[[ DATA FOR THIS TASK, beginning ]]

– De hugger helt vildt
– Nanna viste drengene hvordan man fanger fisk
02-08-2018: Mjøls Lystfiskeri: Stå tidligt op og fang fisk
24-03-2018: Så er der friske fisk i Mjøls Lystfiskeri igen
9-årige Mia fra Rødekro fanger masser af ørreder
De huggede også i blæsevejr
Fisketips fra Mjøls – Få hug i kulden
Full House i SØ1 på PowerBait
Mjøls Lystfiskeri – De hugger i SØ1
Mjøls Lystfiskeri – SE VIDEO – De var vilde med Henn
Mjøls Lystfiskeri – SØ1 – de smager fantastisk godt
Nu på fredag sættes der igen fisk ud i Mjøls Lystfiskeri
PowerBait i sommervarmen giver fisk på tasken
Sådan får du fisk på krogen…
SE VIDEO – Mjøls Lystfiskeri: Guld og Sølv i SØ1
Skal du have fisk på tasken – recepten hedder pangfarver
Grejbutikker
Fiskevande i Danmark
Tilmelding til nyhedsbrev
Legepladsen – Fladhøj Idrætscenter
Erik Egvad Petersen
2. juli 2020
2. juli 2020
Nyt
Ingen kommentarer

[[ DATA FOR THIS TASK, end ]]

• _JOB ITEM_:
Rewrite all the rows with "SØ1" changed to "Sø 1" and nothing else altered.

• _RESULT_:
– De hugger helt vildt
– Nanna viste drengene hvordan man fanger fisk
02-08-2018: Mjøls Lystfiskeri: Stå tidligt op og fang fisk
24-03-2018: Så er der friske fisk i Mjøls Lystfiskeri igen
9-årige Mia fra Rødekro fanger masser af ørreder
De huggede også i blæsevejr
Fisketips fra Mjøls – Få hug i kulden
Full House i Sø 1 på PowerBait
Mjøls Lystfiskeri – De hugger i Sø 1
Mjøls Lystfiskeri – SE VIDEO – De var vilde med Henn
Mjøls Lystfiskeri – Sø 1 – de smager fantastisk godt
Nu på fredag sættes der igen fisk ud i Mjøls Lystfiskeri
PowerBait i sommervarmen giver fisk på tasken
Sådan får du fisk på krogen…
SE VIDEO – Mjøls Lystfiskeri: Guld og Sølv i Sø 1
Skal du have fisk på tasken – recepten hedder pangfarver
Grejbutikker
Fiskevande i Danmark
Tilmelding til nyhedsbrev
Legepladsen – Fladhøj Idrætscenter
Erik Egvad Petersen
2. juli 2020
2. juli 2020
Nyt
Ingen kommentarer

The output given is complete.